Lokam Naga Madhavi (born August 28, 1968) is an Indian politician from Andhra Pradesh. She is a member of the Andhra Pradesh Legislative Assembly from Nellimarla Assembly constituency in Vizianagaram district. She represents Janasena Party. She won the 2024 Andhra Pradesh Legislative Assembly election.

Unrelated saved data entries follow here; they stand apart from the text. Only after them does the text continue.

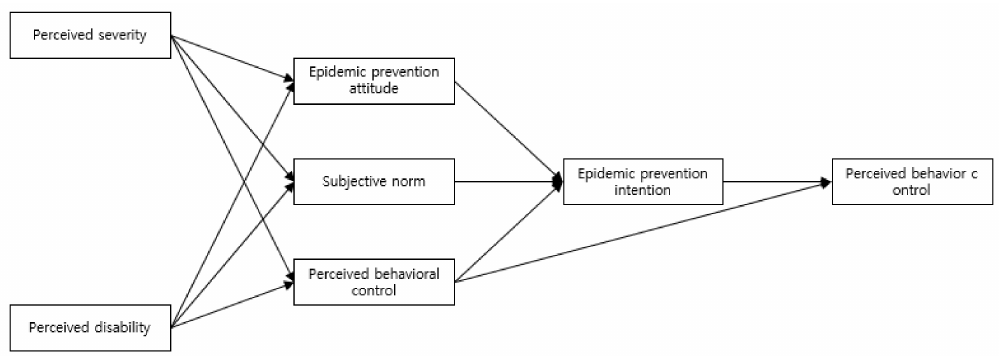
Figure 1. Modified the HBM and the TPB Model for the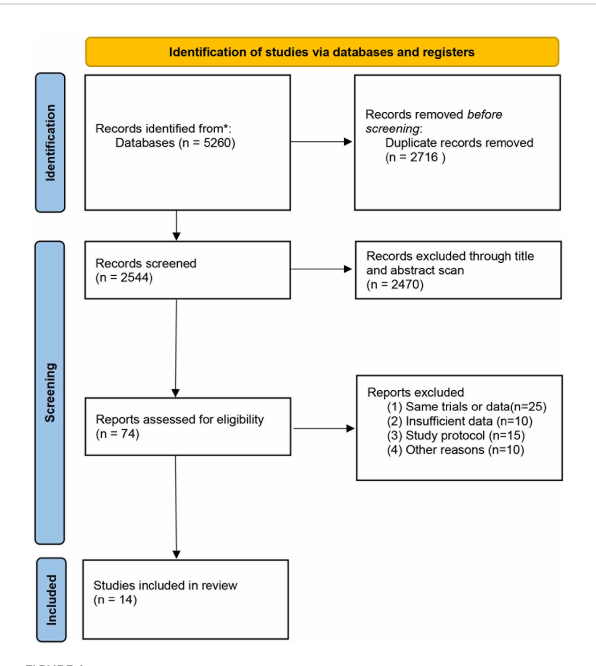
FIGURE 1 Flow diagram of selection of eligible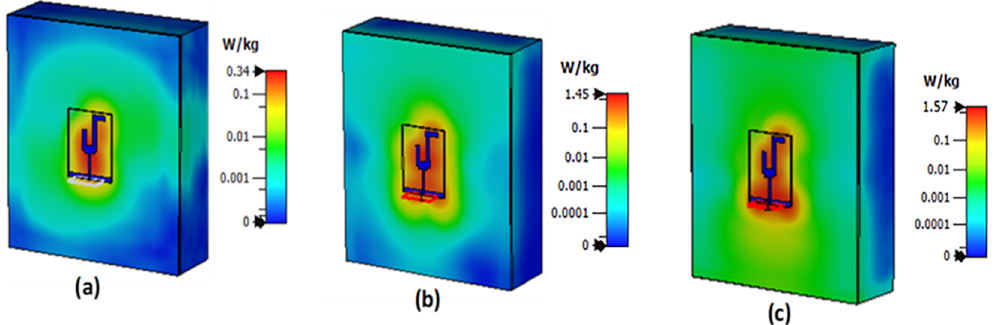
Figure 26. SAR 1g distribution for flat phantom ( a ) 2.45 GHz, ( b ) 5.8 GHz, and ( c ) 8.0 GHz.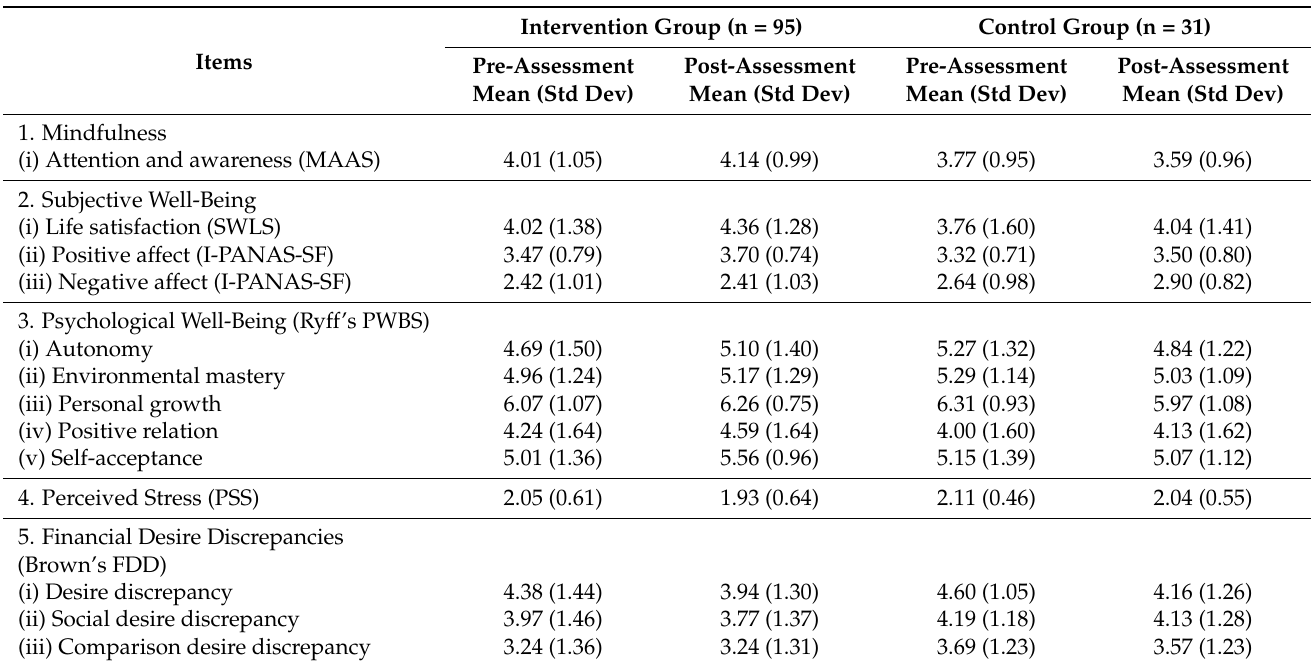
Table 5. Descriptive Statistics of Intervention and Control Groups.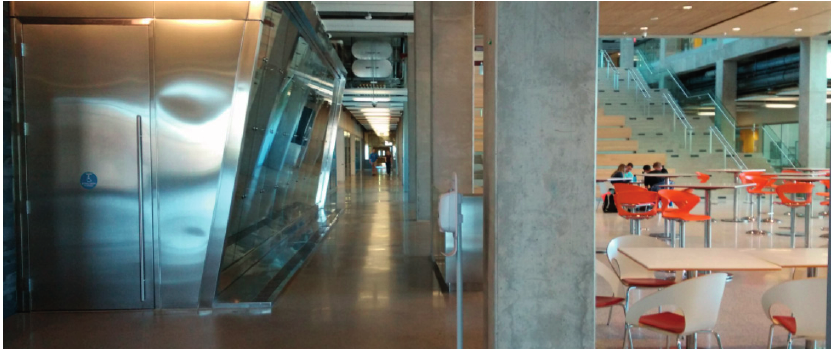
Figure 3. Indoor test environment at EEEL.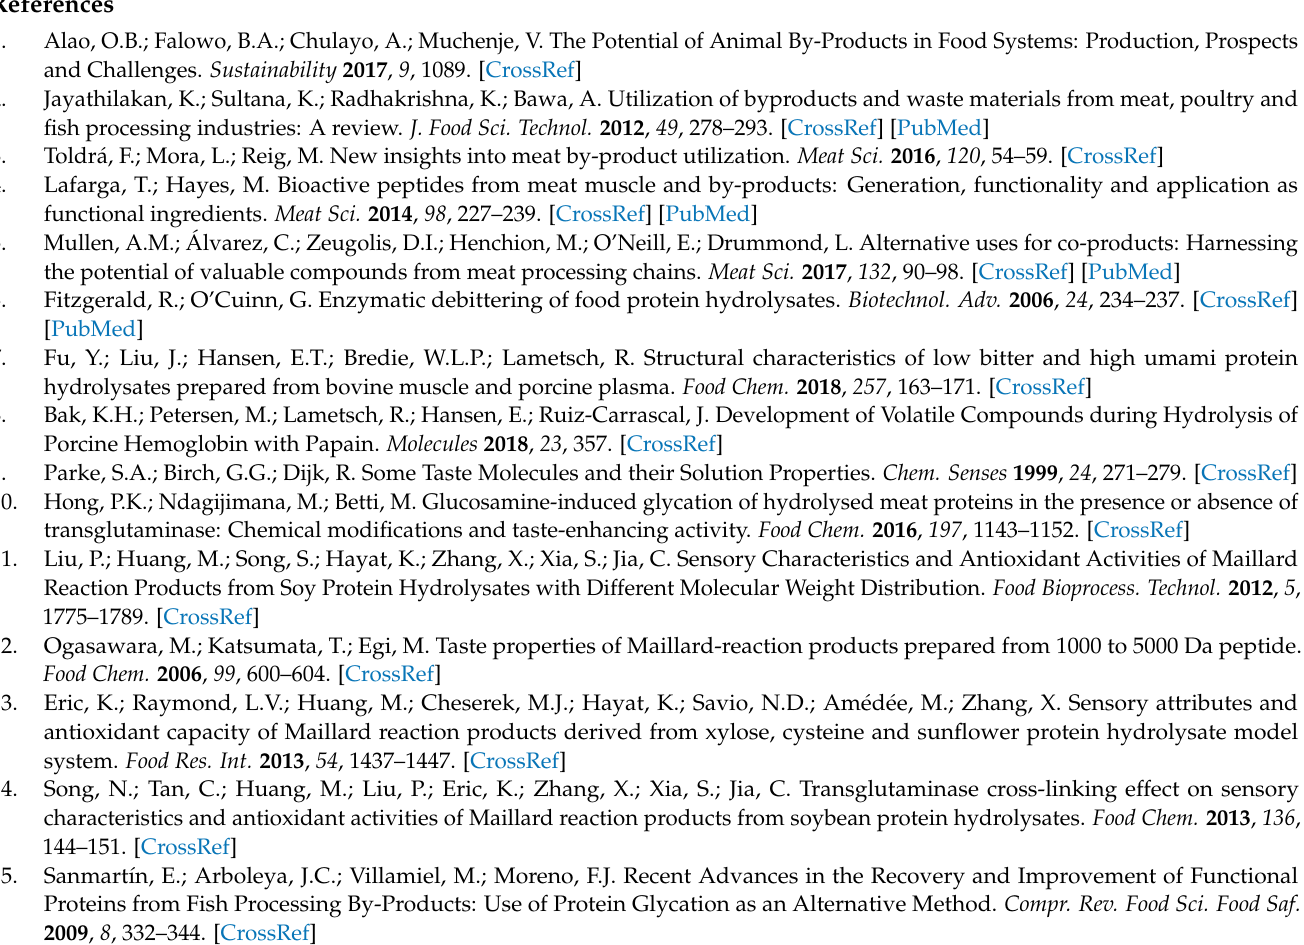
test. Figure S1: Chromatograms showing the volatile composition of hydrolysates of A minced bovine meat (BEEF), B bovine heart (HEART), C porcine hemoglobin (HEMO), and D porcine plasma (PLASMA) in dublicates (A and B) with or without glucosamine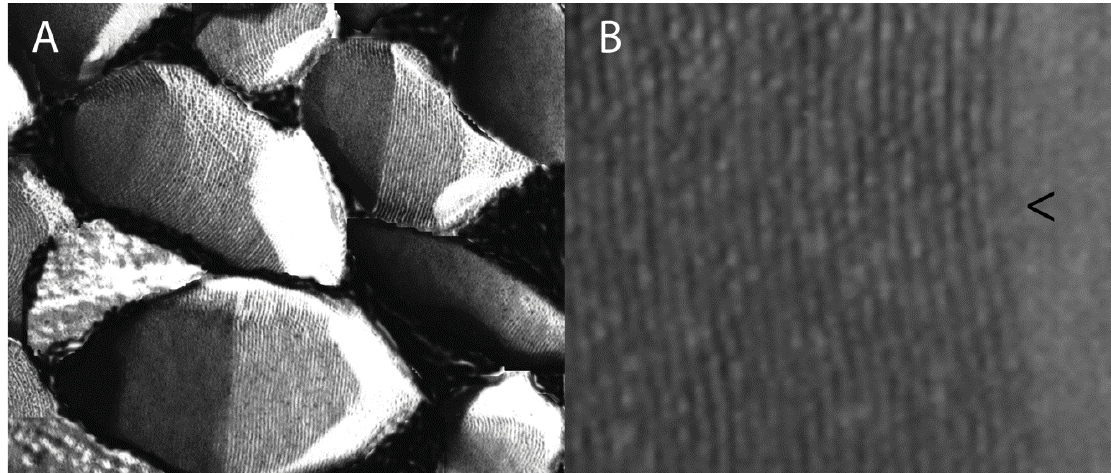
Figure 1. ( A ) Gas vesicle nanoparticles (GVNPs) produced in Halobacterium sp. NRC-1 observed by freeze-fracture electron microscopy; ( B ) Higher magnification shows the ribbed structure formed by a shallow spiral of the protein GvpA and stabilized by the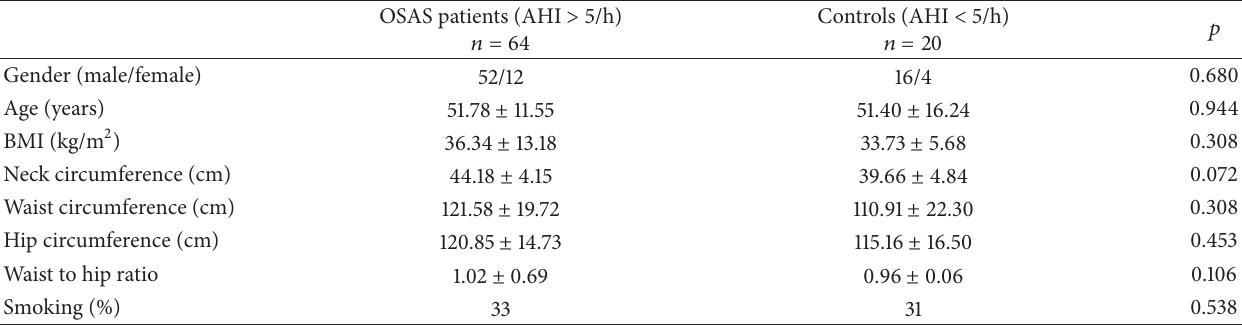
Table 1: Comparison of anthropometric characteristics between OSAS patients and controls.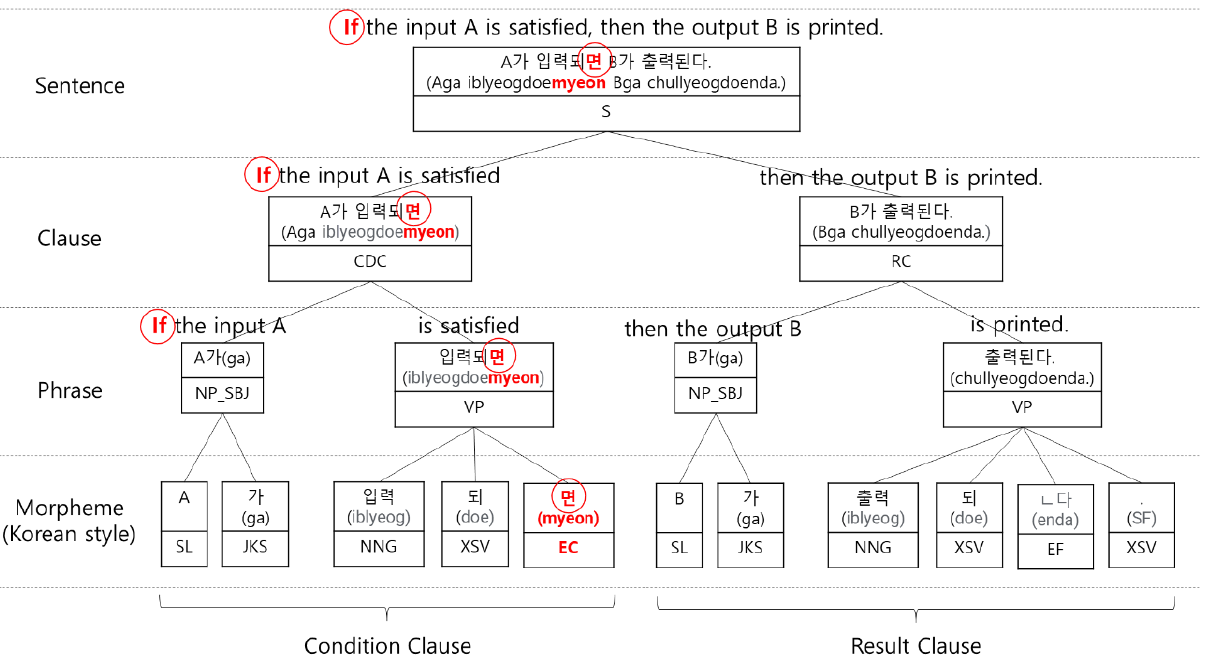
Figure 4. Identification of conditional clauses.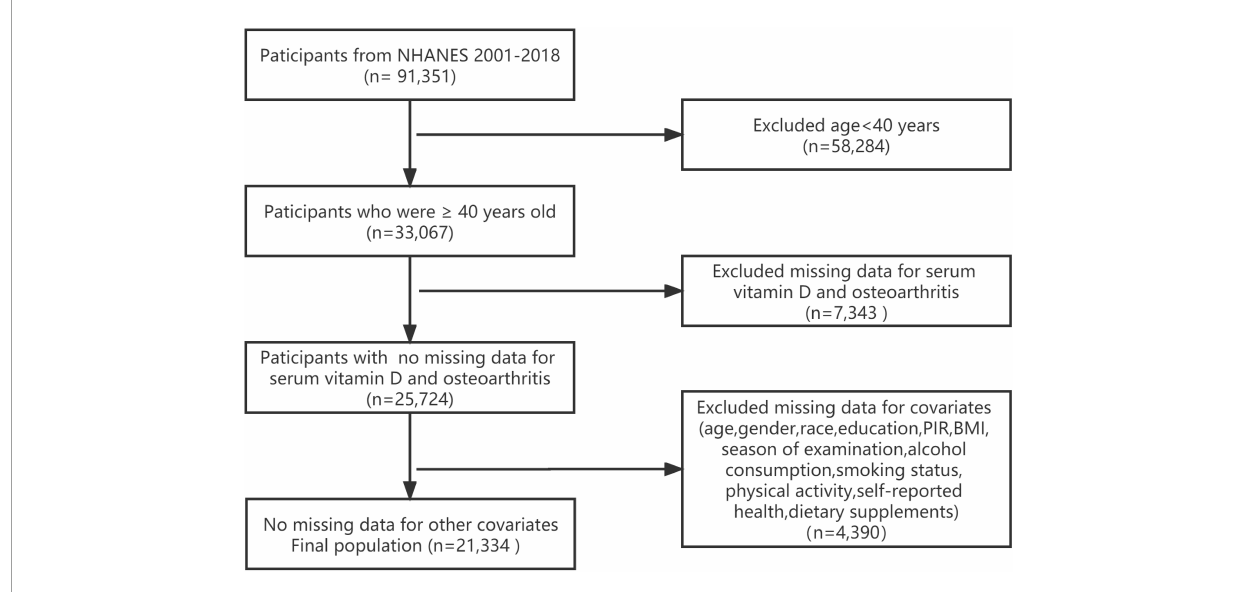
FIGURE1 Flowchart of participant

== Early life and education ==
Madhavi lives in Nellimarla, Vizianagaram district. She married Lokam Venkata Nagendra Vara Prasad and together they have two sons, Chanakya and Nikhil. She runs her own business. She completed her MS in computer science in 1995 at Kent State University, USA. She served as vice president of Miracle Software Systems Inc. for over two decades.

== Political career ==
Madhavi won the 2024 Andhra Pradesh Legislative Assembly election from Nellimarla Assembly Constituency representing Janasena Party which entered into an alliance with Telugu Desam Party and BJP. She defeated Baddukonda Appalanaidu of YSR Congress Party by a margin of 39,829 votes. Earlier, she contested the 2019 Andhra Pradesh Legislative Assembly election representing Jana Sena Party from Nellimarla constituency which was won by Appalanaidu Baddukonda of the YSR Congress Party.